All you need is an old loaf – of bread. I had an old cinnamon raisin loaf in the freezer already cubed and ready to go. But any stale loaf of gluten-free bread will do. If you can find one that has cinnamon swirl flavors already baked into the loaf, all the better.
Bread pudding is never a front row pastry counter beauty. But – just call it rustic and don’t worry about how it looks because the result more than makes up for it in flavor. Be sure to serve it warm and feel free to drizzle warm maple syrup over each serving for a ridiculous over-the-top but fantastic brunch.
I really miss French toast, and rarely eat it anymore because the sweet breakfast stuff puts my brain into a coma for hours – one of those about getting older things no one ever tells you. But I make an exception for this every once in a while. I counter it with way too much coffee – which is just a big burden (not).
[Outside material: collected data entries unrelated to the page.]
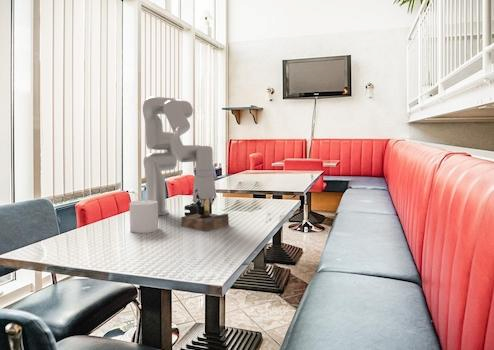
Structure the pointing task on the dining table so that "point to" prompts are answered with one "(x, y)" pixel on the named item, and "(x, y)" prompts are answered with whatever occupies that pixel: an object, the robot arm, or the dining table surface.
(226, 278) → the dining table surface
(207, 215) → the gold peg
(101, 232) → the dining table surface
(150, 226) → the cup
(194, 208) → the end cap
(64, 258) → the dining table surface
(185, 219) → the jig
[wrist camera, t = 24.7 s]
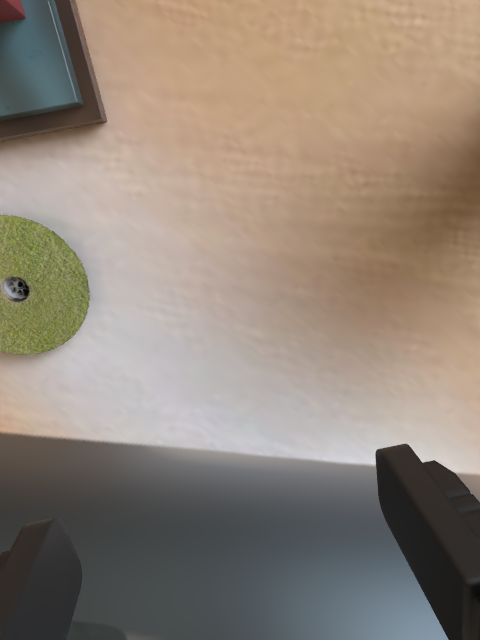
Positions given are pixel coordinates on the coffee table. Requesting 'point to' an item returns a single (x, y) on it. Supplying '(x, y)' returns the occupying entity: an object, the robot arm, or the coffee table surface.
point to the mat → (38, 288)
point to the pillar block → (11, 10)
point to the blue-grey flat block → (46, 72)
With Rosh Hashanah coming up in a couple of weeks, this could come in handy. If your house is anything like ours, we have way too much leftover challah and it needs a purpose. Blueberry French toast sounds like a good re-purpose for a tasty brioche-type bread.
In the spirit of being flexible, substitute any other berry or even the new crop of apples (chopped) or ripe figs (also chopped) for blueberries – keeping the amount in the same ballpark. Use bread that you like to eat because that flavor will stand out, even though it is soaked in the custard.
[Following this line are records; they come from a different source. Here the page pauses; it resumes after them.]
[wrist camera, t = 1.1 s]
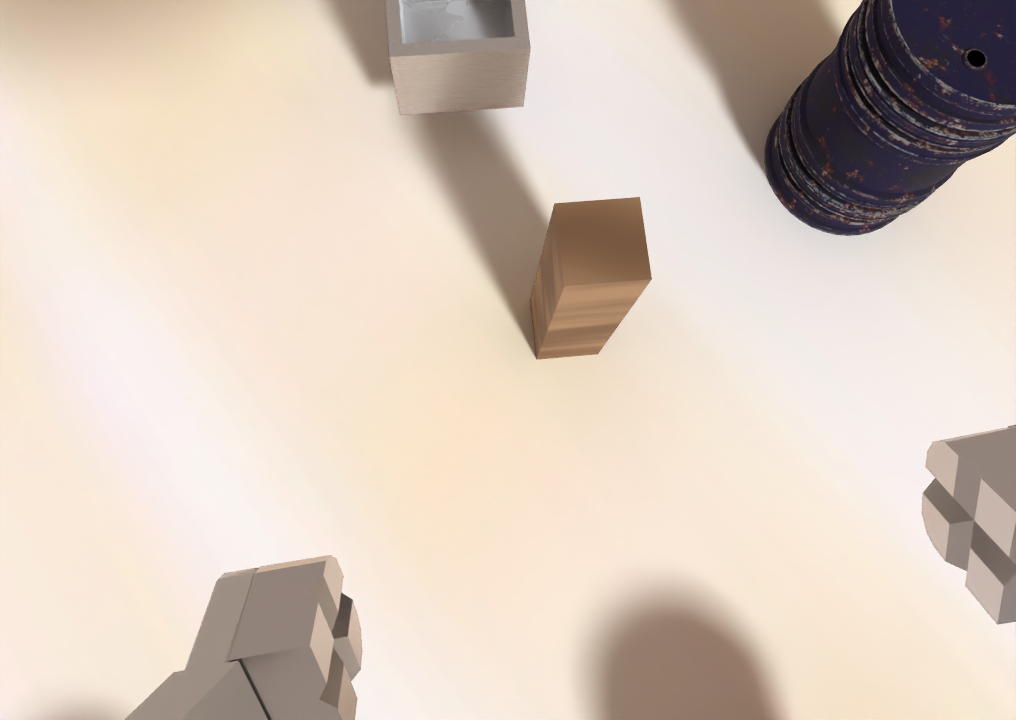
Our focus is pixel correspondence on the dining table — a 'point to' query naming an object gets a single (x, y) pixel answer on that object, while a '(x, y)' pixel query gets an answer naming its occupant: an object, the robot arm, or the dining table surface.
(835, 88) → the rusty blue barrel
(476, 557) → the dining table surface
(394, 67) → the bracket
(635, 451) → the dining table surface
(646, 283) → the rail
Next time you see a loaf of gluten-free bread? Think French toast casserole as its second act. Everyone will be glad you did.
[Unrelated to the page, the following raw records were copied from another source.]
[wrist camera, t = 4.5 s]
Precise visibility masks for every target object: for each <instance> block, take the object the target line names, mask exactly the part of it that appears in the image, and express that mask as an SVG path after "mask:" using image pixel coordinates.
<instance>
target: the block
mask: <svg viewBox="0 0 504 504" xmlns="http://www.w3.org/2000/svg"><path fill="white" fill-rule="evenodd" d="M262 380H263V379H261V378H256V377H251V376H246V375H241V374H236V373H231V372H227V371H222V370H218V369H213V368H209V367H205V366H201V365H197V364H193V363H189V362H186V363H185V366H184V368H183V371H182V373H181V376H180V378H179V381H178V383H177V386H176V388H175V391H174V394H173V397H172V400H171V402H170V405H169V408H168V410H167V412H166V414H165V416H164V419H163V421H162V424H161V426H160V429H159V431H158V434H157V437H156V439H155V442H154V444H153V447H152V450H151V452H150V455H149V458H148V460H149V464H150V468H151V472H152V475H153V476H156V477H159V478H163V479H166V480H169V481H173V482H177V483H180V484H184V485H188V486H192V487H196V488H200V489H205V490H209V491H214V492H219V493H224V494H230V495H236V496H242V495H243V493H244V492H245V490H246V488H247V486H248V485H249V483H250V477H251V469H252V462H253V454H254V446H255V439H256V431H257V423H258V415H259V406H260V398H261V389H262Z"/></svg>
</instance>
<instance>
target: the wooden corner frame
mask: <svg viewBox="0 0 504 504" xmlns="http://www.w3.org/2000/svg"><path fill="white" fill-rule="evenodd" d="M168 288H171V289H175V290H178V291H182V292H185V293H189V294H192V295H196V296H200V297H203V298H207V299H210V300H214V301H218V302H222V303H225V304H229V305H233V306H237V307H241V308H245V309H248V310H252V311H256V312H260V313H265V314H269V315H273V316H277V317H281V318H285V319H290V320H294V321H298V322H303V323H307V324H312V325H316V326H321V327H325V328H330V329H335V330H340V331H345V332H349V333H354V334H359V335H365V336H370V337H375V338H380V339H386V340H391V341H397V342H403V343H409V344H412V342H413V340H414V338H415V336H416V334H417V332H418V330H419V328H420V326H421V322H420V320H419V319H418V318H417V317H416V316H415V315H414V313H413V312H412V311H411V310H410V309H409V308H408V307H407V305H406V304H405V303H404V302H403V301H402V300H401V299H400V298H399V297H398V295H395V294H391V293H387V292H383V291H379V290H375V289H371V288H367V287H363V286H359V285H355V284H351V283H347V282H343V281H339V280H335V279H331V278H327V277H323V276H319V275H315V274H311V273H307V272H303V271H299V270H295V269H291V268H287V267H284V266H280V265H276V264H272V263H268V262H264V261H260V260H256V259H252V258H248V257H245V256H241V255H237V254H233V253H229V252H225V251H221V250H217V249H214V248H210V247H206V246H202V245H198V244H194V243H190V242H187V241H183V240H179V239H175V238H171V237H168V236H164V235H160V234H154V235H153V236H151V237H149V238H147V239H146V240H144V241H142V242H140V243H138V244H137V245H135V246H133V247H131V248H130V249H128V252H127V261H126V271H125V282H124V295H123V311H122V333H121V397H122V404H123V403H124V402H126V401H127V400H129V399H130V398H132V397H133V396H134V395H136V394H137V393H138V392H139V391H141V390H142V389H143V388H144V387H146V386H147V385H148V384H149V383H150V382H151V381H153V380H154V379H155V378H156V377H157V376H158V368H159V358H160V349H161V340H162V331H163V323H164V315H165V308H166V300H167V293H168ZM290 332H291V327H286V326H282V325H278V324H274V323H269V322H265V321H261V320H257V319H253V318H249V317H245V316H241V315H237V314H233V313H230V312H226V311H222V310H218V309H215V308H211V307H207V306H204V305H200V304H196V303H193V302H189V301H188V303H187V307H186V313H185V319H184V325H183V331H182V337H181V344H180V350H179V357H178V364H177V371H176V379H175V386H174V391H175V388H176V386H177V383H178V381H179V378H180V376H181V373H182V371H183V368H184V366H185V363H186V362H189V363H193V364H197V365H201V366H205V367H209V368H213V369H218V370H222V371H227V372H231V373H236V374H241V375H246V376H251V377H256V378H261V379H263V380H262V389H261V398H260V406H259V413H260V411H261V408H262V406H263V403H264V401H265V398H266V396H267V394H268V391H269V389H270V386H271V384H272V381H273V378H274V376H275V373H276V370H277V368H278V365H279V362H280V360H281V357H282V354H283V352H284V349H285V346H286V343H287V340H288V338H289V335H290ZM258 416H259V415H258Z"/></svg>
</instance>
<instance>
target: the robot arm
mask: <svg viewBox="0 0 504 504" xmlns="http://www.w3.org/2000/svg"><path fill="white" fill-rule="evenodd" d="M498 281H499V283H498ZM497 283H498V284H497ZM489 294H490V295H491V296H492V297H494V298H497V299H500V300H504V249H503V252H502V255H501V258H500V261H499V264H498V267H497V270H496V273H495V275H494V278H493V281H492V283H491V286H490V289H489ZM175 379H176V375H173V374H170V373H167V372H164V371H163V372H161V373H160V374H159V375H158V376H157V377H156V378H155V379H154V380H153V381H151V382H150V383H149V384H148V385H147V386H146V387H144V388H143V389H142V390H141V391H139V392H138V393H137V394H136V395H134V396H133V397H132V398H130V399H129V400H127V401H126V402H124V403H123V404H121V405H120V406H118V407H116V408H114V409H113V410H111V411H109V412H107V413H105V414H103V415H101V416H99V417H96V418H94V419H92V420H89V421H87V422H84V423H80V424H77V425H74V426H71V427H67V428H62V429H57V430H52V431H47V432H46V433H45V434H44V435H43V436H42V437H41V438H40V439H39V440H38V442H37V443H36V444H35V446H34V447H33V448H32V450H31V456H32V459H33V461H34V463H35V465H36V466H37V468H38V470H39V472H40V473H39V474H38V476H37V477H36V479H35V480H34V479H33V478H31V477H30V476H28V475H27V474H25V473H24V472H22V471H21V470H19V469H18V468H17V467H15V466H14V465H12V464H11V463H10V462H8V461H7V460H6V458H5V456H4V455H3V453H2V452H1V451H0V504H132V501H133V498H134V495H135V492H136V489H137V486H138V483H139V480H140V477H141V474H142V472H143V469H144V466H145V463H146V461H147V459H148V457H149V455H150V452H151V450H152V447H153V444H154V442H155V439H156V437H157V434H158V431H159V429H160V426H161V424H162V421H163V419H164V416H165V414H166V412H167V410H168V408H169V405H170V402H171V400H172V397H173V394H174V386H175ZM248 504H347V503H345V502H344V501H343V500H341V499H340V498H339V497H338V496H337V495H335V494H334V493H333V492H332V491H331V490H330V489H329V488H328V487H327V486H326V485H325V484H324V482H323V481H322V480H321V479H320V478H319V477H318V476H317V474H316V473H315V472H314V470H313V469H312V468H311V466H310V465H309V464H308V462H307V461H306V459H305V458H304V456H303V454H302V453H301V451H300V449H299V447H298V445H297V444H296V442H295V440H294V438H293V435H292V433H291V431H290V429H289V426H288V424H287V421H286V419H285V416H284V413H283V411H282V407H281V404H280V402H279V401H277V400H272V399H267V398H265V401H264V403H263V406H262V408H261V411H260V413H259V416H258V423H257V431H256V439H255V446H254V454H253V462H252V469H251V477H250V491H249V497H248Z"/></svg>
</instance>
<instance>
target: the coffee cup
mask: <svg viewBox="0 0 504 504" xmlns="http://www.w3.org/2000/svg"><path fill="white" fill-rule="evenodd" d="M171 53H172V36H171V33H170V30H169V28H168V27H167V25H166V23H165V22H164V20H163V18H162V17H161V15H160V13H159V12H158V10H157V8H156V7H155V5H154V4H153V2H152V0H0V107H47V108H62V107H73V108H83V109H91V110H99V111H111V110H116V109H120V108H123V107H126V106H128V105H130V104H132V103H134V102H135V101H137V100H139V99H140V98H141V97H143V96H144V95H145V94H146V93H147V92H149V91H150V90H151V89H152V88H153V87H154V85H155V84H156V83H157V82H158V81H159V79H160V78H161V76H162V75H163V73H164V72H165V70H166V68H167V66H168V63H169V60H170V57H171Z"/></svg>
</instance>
|Blueberry French Toast Casserole, Gluten Free||
- 3 tablespoon unsalted butter, chilled
- 600-700 grams ½-inch bread cubes, stale (about 5 cups)
- 400 grams fresh or frozen blueberries (2 to 3 cups)
- 6 extra-large eggs
- 560 grams whole milk (about 3 cups)
- zest of one lemon
- 65 grams orange juice (1/4 cup)
- 65 grams brown sugar (1/3 cup) to taste
- 1 teaspoon vanilla extract
- ½ teaspoon cinnamon
- ¼ teaspoon kosher salt
- ¼ teaspoon nutmeg
- Grease a 9×13 casserole with 1 tablespoon of butter.
- Place cubed bread and blueberries in the dish making sure the mixture is well mixed (use clean hands).
- In a medium bowl whisk together eggs, milk, zest, orange juice, brown sugar, vanilla, cinnamon, salt and nutmeg. Pour into the casserole over the bread mixture. Dot the top with the remaining butter. Don’t stir, but do push the bread cubes and berries down into the liquid gently. Cover the casserole tightly with plastic wrap or foil and place in the refrigerator overnight.
- In the morning, preheat the oven to 350°F.
- Remove plastic wrap or foil place the casserole on the counter top to warm up slightly while the oven preheats. Place casserole on a baking sheet (to catch drips) and bake 15 minutes.
- Turn temperature down to 325°F and bake 45-60 minutes until the custard is set. If the casserole is shallow it will bake on the shorter time end, but if it is thick, give it a little more time. The top will become puffy and the pieces of bread sticking out might get pretty brown, but fear not – it will taste great.
- Cool 10-15 minutes and slice into 3 inch square pieces. Serve warm. Drizzle with a little bit of warmed pure maple syrup, if desired.